The white fabric was treated by the following method to form a resin film. The results of evaluating the performance of the obtained fabric are shown in Table 1. All of them had durable antifouling properties and a soft texture.
<Anti-fouling resin>
The following polymerizable monomers and the like were mixed at the ratio of the treatment liquid composition shown in Table 1, and ammonium persulfate was mixed at a concentration of 3 g / L as a polymerization catalyst to prepare a treatment liquid. The fabric was immersed in the treatment liquid, adjusted so that the amount of the treatment liquid adhered was 90% by weight, squeezed with a mangle, and treated in a saturated steam atmosphere at 105 ° C. for 5 minutes. Subsequently, it was washed for 1 minute in a 60 ° C. aqueous solution containing 1 g / L of a nonionic surfactant and 1 g / L of sodium carbonate, washed with water, dried at 130 ° C., and pinter set at a temperature of 170 ° C. The antistatic property and antifouling property of the finished product of the processed fabric and the laundry product washed 20 times were measured.
(Polymerizable monomer)
A: Becamine M3 (Dainippon Ink Chemical Co., Ltd., trimethylol melamine, solid content 80%)
(Hydrophilic polyester resin)
B: SR1800 (manufactured by Takamatsu Yushi Co., Ltd., hydrophilic polyester resin, solid content 10%)
(Fluorine compounds)
C: Asahi Guard AG1100 (manufactured by Meisei Chemical Co., Ltd., fluorine-based water and oil repellent, solid content 20%)

Claims (7)

A fiber structure having a resin film containing a triazine ring-containing polymerizable monomer as a polymerization component on the surface of a single fiber, and containing a hydrophilic polyester resin in the film. The fiber structure according to claim 1, wherein the water absorption speed is 30 seconds or less. The fiber structure according to claim 1 or 2, which has a lipstick antifouling property of 4th grade or higher when measured by the following measurement method.
(Measuring method)
0.006 g of lipstick RS366 made by Shiseido Co., Ltd. is evenly applied to the surface of a 25φ rubber plug, pressed against the cloth, and the rubber plug is rotated 45 ° to contaminate the lipstick with the cloth. The contaminated cloth is allowed to stand for 24 hours, and then washed according to the method defined in JIS L0217-103, and the degree of contamination is determined (grade) on the contamination gray scale.

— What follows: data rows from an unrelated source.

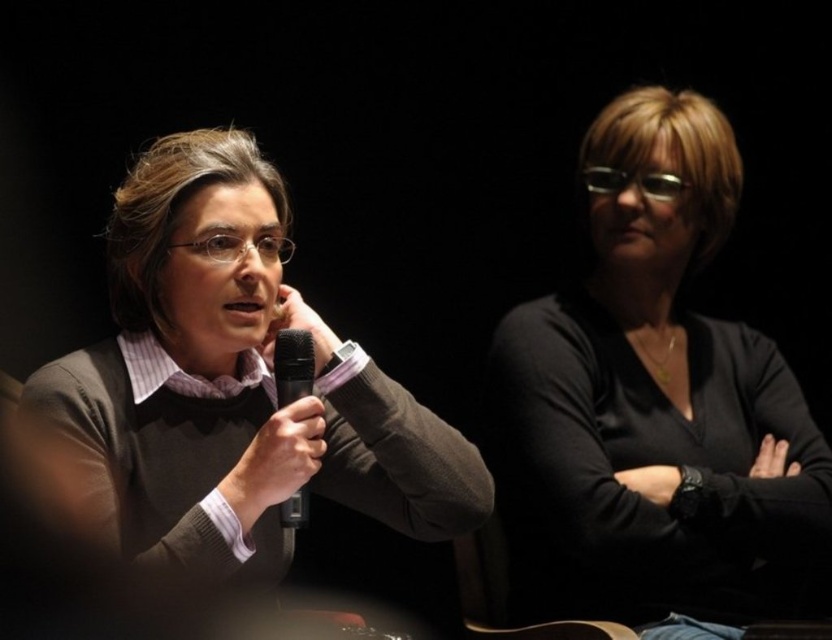
Question: Which is farther from the matte gray sweater at left?

Choices:
 (A) black matte microphone at center
 (B) black matte shirt at upper right

Answer: (B)

Question: Does black matte shirt at upper right have a larger size compared to black matte microphone at center?

Choices:
 (A) yes
 (B) no

Answer: (A)

Question: Which object is the farthest from the black matte microphone at center?

Choices:
 (A) black matte shirt at upper right
 (B) matte gray sweater at left

Answer: (A)

Question: Which point is closer to the camera?

Choices:
 (A) (677, 592)
 (B) (441, 445)
 (C) (291, 502)

Answer: (C)

Question: Is matte gray sweater at left to the left of black matte microphone at center from the viewer's perspective?

Choices:
 (A) no
 (B) yes

Answer: (B)

Question: Is black matte shirt at upper right bigger than matte gray sweater at left?

Choices:
 (A) no
 (B) yes

Answer: (B)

The fiber structure according to claim 1 or 2, wherein the foundation antifouling property is 4th grade or higher when measured by the following measurement method.
(Measuring method)
0.006 g of foundation ocher 30 manufactured by Shiseido Co., Ltd. is uniformly applied to the surface of a 25φ rubber plug, pressed against the cloth, and the rubber plug is rotated 45 ° to contaminate the foundation with the cloth. The contaminated cloth is allowed to stand for 24 hours, and then washed according to the method defined in JIS L0217-103, and the degree of contamination is determined (grade) on the contamination gray scale. The fiber structure according to claim 1 or 2, wherein the antifouling property of sebum contamination when measured by the following measurement method is 4 or more.
(Measuring method)
Apply 0.006 g of the cortical fouling agent described in the Journal of Japanese Society of Home Economics Vol. 46 No 3 265-269 (1995) uniformly to the surface of a 25φ rubber plug, press it against the fabric, rotate the rubber plug by 45 °, and cortex Contaminate the fabric with a contaminant. The contaminated cloth is allowed to stand for 24 hours, and then washed according to the method defined in JIS L0217-103, and the degree of contamination is determined (grade) on the contamination gray scale. The fiber structure according to claim 1 or 2, wherein the antifouling property when measured by the following measurement method is 4th or higher.
(Measuring method)
Red jade soil / black soil / water is collected at a 1/1/1 weight ratio, placed in a mortar and pulverized and mixed to prepare a mud for contamination. 20 g of the stain is applied to a 10 cm × 10 cm fabric surface with a knife coater and left for 24 hours, and then the stain is struck by hand, washed by the method prescribed in the JIS L0217-103 method, and contaminated. The grade is determined with a gray scale for contamination. The clothing using the fiber structure in any one of Claims 1-6.